The large percentage of young individuals with war-related amputations has many long-term implications for the communities of northern Sri Lanka. Amputation is a lifelong condition, meaning amputees require medical aid their entire life: having such a large population of young amputees implies the north will need decades of aid to help these individuals. Additionally, research has shown blast-related amputees can suffer from a condition known as heterotopic ossification, where bone begins to form in the residual limb.27 This can cause irritation and pain, requiring follow-up surgeries to remove the newly formed bone.

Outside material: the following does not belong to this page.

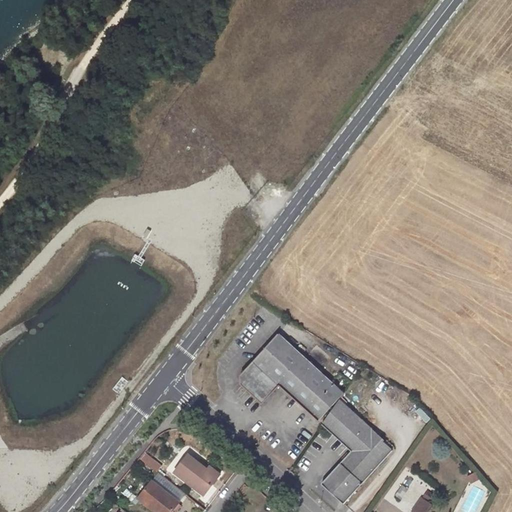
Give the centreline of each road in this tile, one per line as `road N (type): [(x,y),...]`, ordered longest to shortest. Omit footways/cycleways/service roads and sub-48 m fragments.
road 1 (secondary): [(454,0),(165,378)]
road 2 (secondary): [(165,378),(61,511)]
road 3 (residential): [(165,378),(252,462)]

The large percentage of amputations due to blast injuries (e.g., shell blasts, landmines) suggests many people may require follow-up surgeries, and/or have decreased functionality as they age.

It was not possible to determine length of occupation, or if patients changed occupation after amputation. Through conversations with amputees, we discovered many amputees were forced to change occupation following amputation, and many would return to their previous occupation if they could. For example, we met many lower limb amputees who were farmers before their amputation but were forced to change occupation post-amputation as their prosthetic feet would often get stuck in the mud. All the individuals we interviewed would return to being a farmer if they could. Improved occupation data, including not only people’s current but also desired professions, could serve to improve prosthetic/orthotic devices through the design/production of function-specific prosthetics. This would improve device functionality, and longevity, increasing amputee quality of life while decreasing the JJCDR’s workload.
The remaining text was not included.